La Polizia di Stato ha arrestato un catanese di 43 anni con l’accusa di tentata estorsione e resistenza a Pubblico Ufficiale dopo una violenta aggressione ai danni della madre, dalla quale avrebbe preteso denaro per acquistare sostanze stupefacenti.
L’intervento degli agenti della Squadra Volanti è scattato in seguito alla richiesta d’aiuto arrivata da via Duca degli Abruzzi, dove un uomo aveva segnalato una situazione di forte tensione familiare. Secondo quanto ricostruito dalla Polizia, l’uomo, tossicodipendente, avrebbe aggredito verbalmente e fisicamente l’anziana madre, arrivando a minacciarla di spaccarle la testa dopo il rifiuto della donna di consegnargli denaro.
Giunti nell’abitazione, i poliziotti avrebbero trovato l’uomo in evidente stato di agitazione. Il quarantatreenne avrebbe inizialmente tentato di impedire l’accesso agli agenti, sbarrando la porta, per poi opporre resistenza e spintonarli. Dopo alcuni momenti concitati, gli operatori sono riusciti a bloccarlo e a riportare la situazione alla calma.
Gli accertamenti svolti nell’immediatezza hanno consentito di ricostruire un quadro di presunte continue richieste di denaro e comportamenti aggressivi nei confronti dei familiari. Secondo quanto riferito dalla madre e dal fratello convivente della donna, l’uomo avrebbe richiesto quotidianamente circa 10 euro per acquistare le dosi di droga, rendendo la situazione familiare ormai insostenibile.
Per evitare che la vicenda potesse degenerare ulteriormente, gli agenti hanno proceduto all’arresto in flagranza per tentata estorsione e resistenza a Pubblico Ufficiale.
Dopo aver informato il Pubblico Ministero di turno, il quarantatreenne è stato condotto presso la Casa circondariale di Piazza Lanza, dove è rimasto a disposizione dell’autorità giudiziaria in attesa dell’udienza di convalida davanti al Gip.
Come previsto dalla legge, l’uomo è da ritenersi presunto innocente fino a eventuale sentenza definitiva di condanna.

#### Voci elencate
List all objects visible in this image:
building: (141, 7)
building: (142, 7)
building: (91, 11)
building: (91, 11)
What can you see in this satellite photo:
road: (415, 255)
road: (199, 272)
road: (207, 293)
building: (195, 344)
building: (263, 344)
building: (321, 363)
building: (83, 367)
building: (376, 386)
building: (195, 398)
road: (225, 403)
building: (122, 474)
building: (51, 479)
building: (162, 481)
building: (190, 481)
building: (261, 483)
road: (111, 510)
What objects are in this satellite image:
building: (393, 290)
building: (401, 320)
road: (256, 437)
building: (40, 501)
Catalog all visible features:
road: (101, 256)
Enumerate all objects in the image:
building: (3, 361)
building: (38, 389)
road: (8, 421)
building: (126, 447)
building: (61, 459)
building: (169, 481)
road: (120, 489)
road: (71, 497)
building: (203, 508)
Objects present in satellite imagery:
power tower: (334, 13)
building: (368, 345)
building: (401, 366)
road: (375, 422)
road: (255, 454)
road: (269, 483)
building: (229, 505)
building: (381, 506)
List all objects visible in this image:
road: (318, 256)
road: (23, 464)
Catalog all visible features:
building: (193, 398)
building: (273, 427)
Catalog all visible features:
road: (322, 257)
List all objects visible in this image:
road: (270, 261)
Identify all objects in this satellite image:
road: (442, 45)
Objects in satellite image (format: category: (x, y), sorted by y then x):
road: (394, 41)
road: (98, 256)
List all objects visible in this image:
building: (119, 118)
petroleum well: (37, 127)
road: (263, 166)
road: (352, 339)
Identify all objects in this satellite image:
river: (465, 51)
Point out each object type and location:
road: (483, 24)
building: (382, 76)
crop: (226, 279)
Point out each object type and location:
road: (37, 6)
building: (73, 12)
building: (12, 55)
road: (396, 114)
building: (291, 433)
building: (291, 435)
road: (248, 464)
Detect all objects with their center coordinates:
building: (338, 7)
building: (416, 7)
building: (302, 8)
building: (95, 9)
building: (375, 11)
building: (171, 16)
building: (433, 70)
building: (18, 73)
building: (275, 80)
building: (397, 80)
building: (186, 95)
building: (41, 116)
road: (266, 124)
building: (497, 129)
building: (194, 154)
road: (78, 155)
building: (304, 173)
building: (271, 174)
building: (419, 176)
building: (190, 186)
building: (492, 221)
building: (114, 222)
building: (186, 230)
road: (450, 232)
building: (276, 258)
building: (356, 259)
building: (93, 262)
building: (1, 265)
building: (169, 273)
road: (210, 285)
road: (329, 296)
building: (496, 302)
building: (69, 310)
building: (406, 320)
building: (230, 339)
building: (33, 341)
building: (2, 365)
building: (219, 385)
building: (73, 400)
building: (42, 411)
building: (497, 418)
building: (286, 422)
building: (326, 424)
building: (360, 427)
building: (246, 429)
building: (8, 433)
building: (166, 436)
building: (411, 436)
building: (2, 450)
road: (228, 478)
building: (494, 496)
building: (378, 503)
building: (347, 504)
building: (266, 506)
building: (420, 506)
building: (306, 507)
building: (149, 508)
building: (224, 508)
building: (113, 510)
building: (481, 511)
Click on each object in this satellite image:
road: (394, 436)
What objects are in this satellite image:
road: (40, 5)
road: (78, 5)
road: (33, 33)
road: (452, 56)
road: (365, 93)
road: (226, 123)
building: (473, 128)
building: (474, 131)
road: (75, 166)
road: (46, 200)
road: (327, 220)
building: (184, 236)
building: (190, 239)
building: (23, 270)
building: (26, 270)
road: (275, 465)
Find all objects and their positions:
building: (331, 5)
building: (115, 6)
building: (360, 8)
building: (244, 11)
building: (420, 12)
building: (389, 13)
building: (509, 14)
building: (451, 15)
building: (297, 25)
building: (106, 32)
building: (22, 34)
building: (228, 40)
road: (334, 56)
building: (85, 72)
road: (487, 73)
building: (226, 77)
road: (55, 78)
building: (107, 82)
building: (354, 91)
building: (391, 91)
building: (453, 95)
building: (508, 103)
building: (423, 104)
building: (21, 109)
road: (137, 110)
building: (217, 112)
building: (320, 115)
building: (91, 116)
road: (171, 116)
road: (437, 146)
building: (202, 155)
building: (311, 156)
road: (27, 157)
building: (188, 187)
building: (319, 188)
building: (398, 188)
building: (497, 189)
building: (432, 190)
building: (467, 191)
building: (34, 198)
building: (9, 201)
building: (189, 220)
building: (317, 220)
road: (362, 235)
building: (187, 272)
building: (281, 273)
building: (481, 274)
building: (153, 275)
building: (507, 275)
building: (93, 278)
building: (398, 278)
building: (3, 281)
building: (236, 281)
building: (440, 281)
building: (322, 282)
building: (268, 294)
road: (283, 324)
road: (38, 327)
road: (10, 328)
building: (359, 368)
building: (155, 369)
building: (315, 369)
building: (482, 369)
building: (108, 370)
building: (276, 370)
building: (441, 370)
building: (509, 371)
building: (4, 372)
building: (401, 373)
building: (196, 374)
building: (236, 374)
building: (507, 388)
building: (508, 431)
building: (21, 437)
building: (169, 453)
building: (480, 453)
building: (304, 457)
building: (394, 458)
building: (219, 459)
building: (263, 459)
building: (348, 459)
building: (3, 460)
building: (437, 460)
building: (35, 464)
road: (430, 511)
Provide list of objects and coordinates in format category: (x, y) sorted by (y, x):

#### Istruzioni
Secondo il testo della pagina, quanto denaro avrebbe chiesto ogni giorno l'uomo?

#### Risultato
Circa 10 euro al giorno.